-------- STUDY MATERIAL --------
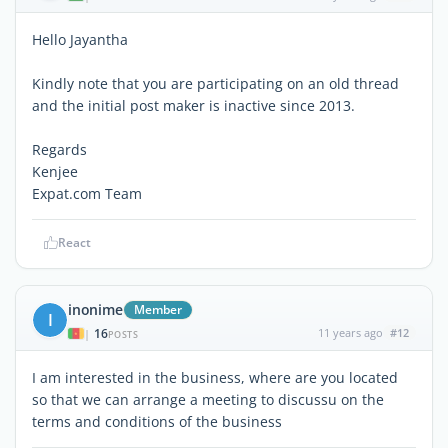
Hello Jayantha
Kindly note that you are participating on an old thread
and the initial post maker is inactive since 2013.
Regards
Kenjee
Expat.com Team
React
inonime
Member
I
16
11 years ago
#12
|
POSTS
I am interested in the business, where are you located
so that we can arrange a meeting to discussu on the
terms and conditions of the business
--------
HOW TO COMPLETE THIS TASK.
Without including any picture, reproduce all of the material exactly.

WRITTEN RESPONSE.
Hello Jayantha
Kindly note that you are participating on an old thread
and the initial post maker is inactive since 2013.
Regards
Kenjee
Expat.com Team
React
inonime
Member
I
16
11 years ago
#12
|
POSTS
I am interested in the business, where are you located
so that we can arrange a meeting to discussu on the
terms and conditions of the business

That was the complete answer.